Supplied data:
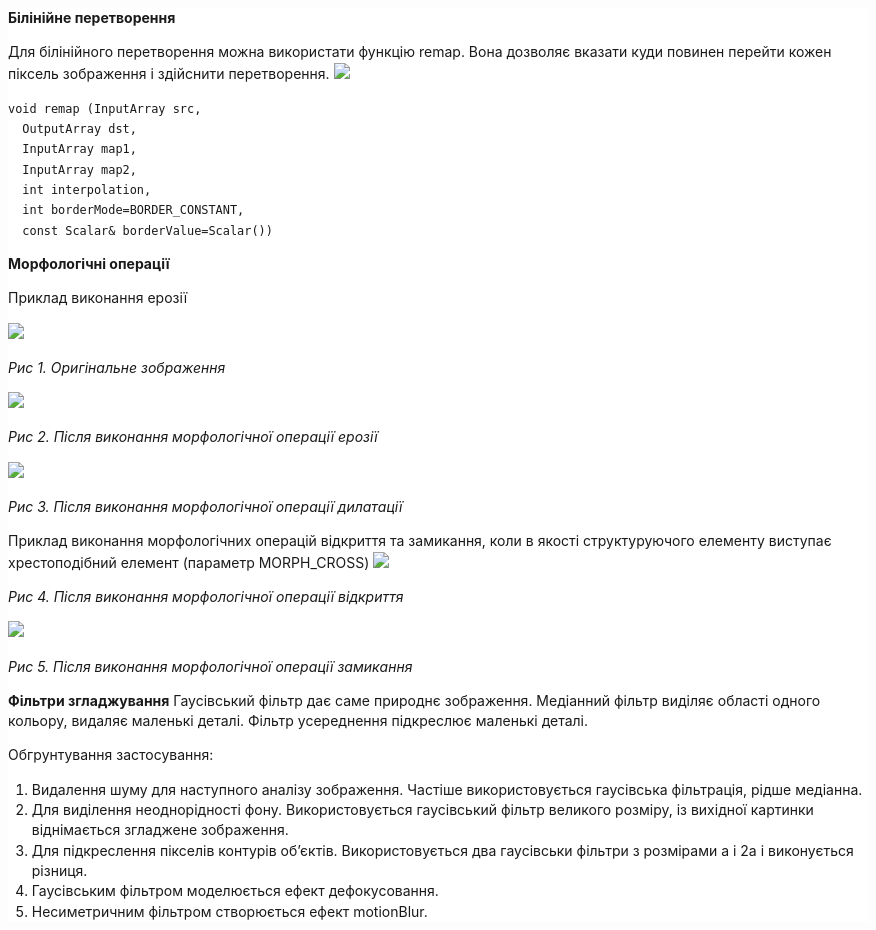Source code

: 
**Білінійне перетворення**

Для білінійного перетворення можна використати функцію remap. Вона дозволяє вказати куди повинен перейти кожен піксель зображення і здійснити перетворення.
![](https://lh5.googleusercontent.com/Y4K_6UP1POT2gNetB5bhBchfx7UcIleXUS-ed632ir3U6a13ILZq0qckm5IYcKi_nYY5S60IbzFk7CIv909xyGg75GRhXBENFAXjjdZSujfly6zH7fPujj2EzHL3omS292bPa1U)

```
void remap (InputArray src,
  OutputArray dst,
  InputArray map1,
  InputArray map2,
  int interpolation,
  int borderMode=BORDER_CONSTANT,
  const Scalar& borderValue=Scalar())
```
**Морфологічні операції**

Приклад виконання ерозії

![](https://lh4.googleusercontent.com/I7hRKCnK3rChbJUIBIHZ5T-8vpFknYUq4EJUWAH2kX2hDgEQkZu3Ukm3lqOnSw00iJo9vHPrXLnN4Saw0bA6wubWWTot2td90mkkj3KCpWGI2v1S9XtvlOI4KknUgyjnVbsfAF0)

_Рис 1. Оригінальне зображення_

![](https://lh5.googleusercontent.com/zA3s5q4FlqXHpomKT0_wuxW4WtEGpfF6rTPHvnrQT4nNni5nwhS_mNXQEXhngBQZjgKxoXt_x8Qo5Jc6B1P8hUVhiPuttD_2Ibc19h796RcNTB2AyNKHJ6wR2iFq7HKNSTFH4vM)

_Рис 2. Після виконання морфологічної операції ерозії_

![](https://lh4.googleusercontent.com/TcXh7S7tRGED1nwz-XXIKqnR_uZJlP-b-4h6ddz0SOJ8JPfk_7iDIVUrIIcl60uJ2SczvjuRq-e274BIHcRqGAM4d_2-hl8saCF5cDx2d8Rt4dLcIswd4ealexRtMasTMYj1a98)

_Рис 3. Після виконання морфологічної операції дилатації_

Приклад виконання морфологічних операцій відкриття та замикання, коли в якості структуруючого елементу виступає хрестоподібний елемент (параметр MORPH_CROSS)
![](https://lh6.googleusercontent.com/ogtxdz_8O2A1cq7iOW4V-iEuKrpTOUctfzJ9tvMlci-ElfmxHxmhxs1qT5kUjqEhRmh8ioGKGPcYH5Kl66ROgAkOCKGR2myRyYactIxRXSLcpSCJjPCjdthNlK5X5ZMu9MeG-g0)

_Рис 4. Після виконання морфологічної операції відкриття_

![](https://lh6.googleusercontent.com/ogtxdz_8O2A1cq7iOW4V-iEuKrpTOUctfzJ9tvMlci-ElfmxHxmhxs1qT5kUjqEhRmh8ioGKGPcYH5Kl66ROgAkOCKGR2myRyYactIxRXSLcpSCJjPCjdthNlK5X5ZMu9MeG-g0)

_Рис 5. Після виконання морфологічної операції замикання_

**Фільтри згладжування**
Гаусівський фільтр дає саме природнє зображення. Медіанний фільтр виділяє області одного кольору, видаляє маленькі деталі. Фільтр усереднення підкреслює маленькі деталі.

Обгрунтування застосування:

1. Видалення шуму для наступного аналізу зображення. Частіше використовується гаусівська фільтрація, рідше медіанна.
2. Для виділення неоднорідності фону. Використовується гаусівський фільтр великого розміру, із вихідної картинки віднімається згладжене зображення.
3. Для підкреслення пікселів контурів об’єктів. Використовується два гаусівськи фільтри з розмірами a і 2a і виконується різниця.
4. Гаусівським фільтром моделюється ефект дефокусовання.
5. Несиметричним фільтром створюється ефект motionBlur.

Assigned task: Working through the data above, find every line holding "виконання" and copy it.

Response to this task:
Приклад виконання ерозії
_Рис 2. Після виконання морфологічної операції ерозії_
_Рис 3. Після виконання морфологічної операції дилатації_
Приклад виконання морфологічних операцій відкриття та замикання, коли в якості структуруючого елементу виступає хрестоподібний елемент (параметр MORPH_CROSS)
_Рис 4. Після виконання морфологічної операції відкриття_
_Рис 5. Після виконання морфологічної операції замикання_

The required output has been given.